Farm facts: Dolphenby Farm, Penrith, Cumbria
- 283ha farmed in partnership
- 500 crossbred cows
- 250 replacement heifers
- Calving from 10 February
- 6,100 litres a cow
- 400 cubicles, with straw yards for 80
Outwintered heifers
“Data [analysed by Ian] flagged up that heifers in the first 30 days were high cell count and clinical. All our heifers were outwintered – it was wet and messy, even on light land, and we were going over the area two or three times in a winter,” said Jonny.
With no room indoors or options to contract rear off-farm, he realised that outwintering was opening heifers up to an increased risk of infection.
Yet he was sceptical of teat-sealing heifers (despite having worked in New Zealand where it is common policy), but finally agreed to a trial in December 2020. He teat-sealed 74 of the 128 in-calf heifers.
“In February 2021, we calved 62 heifers and 34 cows, and the cell count had risen to 550,000 cells/ml. I CMT’d [California Milk Tested] all of them, and found five heifers with extremely high results – none had had sealant pre-calving,” he explained.
“It gave me confidence to do all heifers that year – 130.”
Heifers were treated initially in a raised foot-trimming crush to make accessing teats easier: “Since then, I have been doing them in the parlour and have been surprised how well they cope. I do it [myself] so if there is an issue, it is my fault.”
Teat warts
Another issue was warts on teats, which affected cleaning, milking and teat condition. As the farm is surrounded by woodland and a river, Jonny said that youngstock grazing was plagued by flies, which helped spread wart virus.
“We were culling two to three heifers each spring because they were unmilkable, so we target youngstock in their first summer with pour-on fly control,” he said.

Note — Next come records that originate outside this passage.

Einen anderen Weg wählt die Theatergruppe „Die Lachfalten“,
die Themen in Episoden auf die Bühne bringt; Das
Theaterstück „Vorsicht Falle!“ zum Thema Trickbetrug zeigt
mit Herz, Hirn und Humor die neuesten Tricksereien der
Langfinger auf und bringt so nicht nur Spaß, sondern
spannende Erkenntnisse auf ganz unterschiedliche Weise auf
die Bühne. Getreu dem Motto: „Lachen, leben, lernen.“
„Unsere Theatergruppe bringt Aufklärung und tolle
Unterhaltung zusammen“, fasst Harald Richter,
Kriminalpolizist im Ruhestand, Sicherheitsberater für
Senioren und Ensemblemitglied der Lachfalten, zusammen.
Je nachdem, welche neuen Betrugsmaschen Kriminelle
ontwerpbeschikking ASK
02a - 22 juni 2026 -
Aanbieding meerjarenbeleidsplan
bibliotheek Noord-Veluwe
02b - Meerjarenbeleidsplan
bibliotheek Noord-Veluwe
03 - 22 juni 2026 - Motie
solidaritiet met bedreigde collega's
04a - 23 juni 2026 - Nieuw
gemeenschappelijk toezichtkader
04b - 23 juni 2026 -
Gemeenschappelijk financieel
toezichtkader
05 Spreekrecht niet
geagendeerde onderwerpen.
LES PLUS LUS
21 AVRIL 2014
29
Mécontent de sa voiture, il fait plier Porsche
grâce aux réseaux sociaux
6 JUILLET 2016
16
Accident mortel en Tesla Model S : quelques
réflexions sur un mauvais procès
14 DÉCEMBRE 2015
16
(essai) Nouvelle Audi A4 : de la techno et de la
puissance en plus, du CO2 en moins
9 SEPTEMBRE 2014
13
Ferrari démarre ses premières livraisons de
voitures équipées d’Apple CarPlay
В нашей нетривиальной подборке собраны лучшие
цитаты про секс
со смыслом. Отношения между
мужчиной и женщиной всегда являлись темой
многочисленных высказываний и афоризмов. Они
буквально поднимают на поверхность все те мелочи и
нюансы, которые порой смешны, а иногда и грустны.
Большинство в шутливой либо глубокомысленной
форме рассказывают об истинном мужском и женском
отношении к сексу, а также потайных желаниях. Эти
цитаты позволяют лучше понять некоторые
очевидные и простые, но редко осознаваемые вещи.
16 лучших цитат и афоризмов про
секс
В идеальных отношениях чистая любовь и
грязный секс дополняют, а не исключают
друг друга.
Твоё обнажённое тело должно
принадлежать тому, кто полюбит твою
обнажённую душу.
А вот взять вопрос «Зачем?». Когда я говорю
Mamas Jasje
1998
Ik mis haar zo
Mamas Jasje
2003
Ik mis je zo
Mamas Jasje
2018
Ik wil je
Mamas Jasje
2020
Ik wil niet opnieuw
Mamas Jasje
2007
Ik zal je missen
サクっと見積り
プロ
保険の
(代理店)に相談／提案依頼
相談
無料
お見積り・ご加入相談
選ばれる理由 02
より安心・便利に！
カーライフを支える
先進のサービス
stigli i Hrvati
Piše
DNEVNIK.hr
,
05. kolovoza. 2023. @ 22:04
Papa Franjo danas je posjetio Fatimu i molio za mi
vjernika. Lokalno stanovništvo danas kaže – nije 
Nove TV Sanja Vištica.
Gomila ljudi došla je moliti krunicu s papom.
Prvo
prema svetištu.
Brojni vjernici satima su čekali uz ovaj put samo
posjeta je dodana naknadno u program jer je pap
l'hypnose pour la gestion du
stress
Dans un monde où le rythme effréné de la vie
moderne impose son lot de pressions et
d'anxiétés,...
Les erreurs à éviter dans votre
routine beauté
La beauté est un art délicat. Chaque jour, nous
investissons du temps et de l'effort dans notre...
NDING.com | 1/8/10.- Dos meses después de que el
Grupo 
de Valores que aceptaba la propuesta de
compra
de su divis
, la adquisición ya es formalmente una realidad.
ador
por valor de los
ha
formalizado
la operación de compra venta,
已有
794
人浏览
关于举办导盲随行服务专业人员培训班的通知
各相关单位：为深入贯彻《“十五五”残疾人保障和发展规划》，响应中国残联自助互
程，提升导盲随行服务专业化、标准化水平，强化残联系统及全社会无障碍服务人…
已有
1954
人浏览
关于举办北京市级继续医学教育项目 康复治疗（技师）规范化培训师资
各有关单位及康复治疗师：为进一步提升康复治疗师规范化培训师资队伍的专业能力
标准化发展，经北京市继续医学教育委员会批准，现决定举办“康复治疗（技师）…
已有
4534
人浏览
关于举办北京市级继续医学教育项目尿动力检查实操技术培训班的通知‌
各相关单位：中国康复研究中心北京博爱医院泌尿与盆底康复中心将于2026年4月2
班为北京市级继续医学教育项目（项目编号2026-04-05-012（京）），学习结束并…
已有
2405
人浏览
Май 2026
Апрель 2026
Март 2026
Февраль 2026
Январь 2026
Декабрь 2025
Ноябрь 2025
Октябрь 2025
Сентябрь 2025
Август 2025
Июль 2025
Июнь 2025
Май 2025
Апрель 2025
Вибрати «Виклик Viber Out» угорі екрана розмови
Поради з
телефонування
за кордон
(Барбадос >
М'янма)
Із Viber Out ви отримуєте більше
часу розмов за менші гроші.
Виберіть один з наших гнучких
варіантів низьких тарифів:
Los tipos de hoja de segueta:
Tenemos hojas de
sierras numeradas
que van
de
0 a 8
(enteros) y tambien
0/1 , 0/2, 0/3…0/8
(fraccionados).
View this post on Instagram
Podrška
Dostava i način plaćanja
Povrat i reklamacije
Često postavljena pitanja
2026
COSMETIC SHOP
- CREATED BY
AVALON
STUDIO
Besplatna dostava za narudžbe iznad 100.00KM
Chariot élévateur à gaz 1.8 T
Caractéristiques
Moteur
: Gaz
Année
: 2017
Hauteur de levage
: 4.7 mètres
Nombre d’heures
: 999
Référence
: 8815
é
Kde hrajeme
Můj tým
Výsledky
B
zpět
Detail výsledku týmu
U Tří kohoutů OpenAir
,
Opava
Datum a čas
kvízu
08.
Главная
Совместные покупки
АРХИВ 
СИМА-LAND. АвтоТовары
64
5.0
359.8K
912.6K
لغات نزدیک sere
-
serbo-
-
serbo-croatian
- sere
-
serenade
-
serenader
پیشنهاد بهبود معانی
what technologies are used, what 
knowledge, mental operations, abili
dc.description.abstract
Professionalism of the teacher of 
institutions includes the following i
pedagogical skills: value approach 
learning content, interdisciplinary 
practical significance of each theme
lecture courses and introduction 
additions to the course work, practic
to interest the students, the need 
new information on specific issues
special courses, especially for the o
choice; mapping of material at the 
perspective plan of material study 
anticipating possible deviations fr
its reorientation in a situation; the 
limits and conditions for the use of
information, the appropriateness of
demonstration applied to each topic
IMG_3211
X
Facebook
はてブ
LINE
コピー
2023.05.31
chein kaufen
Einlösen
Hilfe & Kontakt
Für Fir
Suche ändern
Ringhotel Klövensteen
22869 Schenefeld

“This was three to four times a season, and we have stepped it up to every month between May and October. We have also used Stockholm tar every two weeks, with good results. In the last two years, we’ve only culled one heifer with warts.”
Other changes included:
- A third person helping to milk in the 40/80 parlour to avoid overmilking in the absence of cluster removers
- Changing to a better quality teat dip, which gave “a huge improvement in teat condition at little extra cost”
- Moving to monthly milk recording to build up data for future analysis
- CMT-testing every fresh cow and heifer before going into the main herd
- Giving cows with high cell counts anti-inflammatories, Uddermint, and then antibiotics if needed
- Clipping tails four times a year and using an udder-singeing tool.